You've hit retirement. Now the question flips: how long will your portfolio last? This calculator models inflation-adjusted withdrawals against your portfolio balance and real historical returns. See exactly when you would run out under different scenarios.

Portfolio depleted in 28 years

Consider reducing your monthly withdrawal or increasing your portfolio.

Withdrawal Rate

6.0%

moderate

Lasts

28 years

Balance at 30yr

$0

The 4% rule: Withdraw 4% of your portfolio per year ($20,000/yr or $1,667/mo) for a high probability of lasting 30+ years. You're currently withdrawing 6.0%.

How the Retirement Drawdown Calculator Works

How drawdown is modelled

Each year we apply your withdrawal (escalated by inflation), then apply that year's return to the remaining balance. We continue until the balance hits zero or you reach age 100. The result: years your portfolio lasts under your assumptions.

Frequently Asked Questions

What's the 4% rule?

A heuristic from the Trinity Study: withdrawing 4% of your initial portfolio each year (adjusted for inflation thereafter) has historically sustained 30+ year retirements across most US market windows. A starting point, not a guarantee.

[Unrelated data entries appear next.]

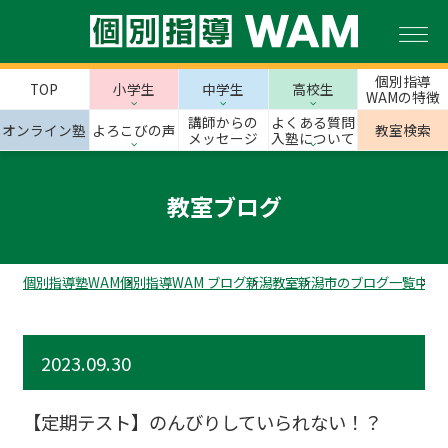
個別指導
TOP
小学生
中学生
高校生
WAMの特徴
講師からの
よくある質問
オンライン塾
よろこびの声
教室検索
メッセージ
入塾について
教室ブログ
個別指導塾WAM
個別指導WAM ブログ
新潟教室
新潟市のブログ一覧
中山
2023.09.30
【定期テスト】のんびりしていられない！？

What is sequence-of-returns risk?

A bad market in your first few years of retirement is far more dangerous than a bad market 20 years in, because your portfolio shrinks while you're also withdrawing. Conservative planners hold 1–3 years of cash to avoid selling during early downturns.

How conservative should I be?

Depends on flexibility. If you can cut spending in bad years, 4–4.5% is reasonable. If you have fixed obligations (mortgage, healthcare), 3–3.5% gives much higher confidence.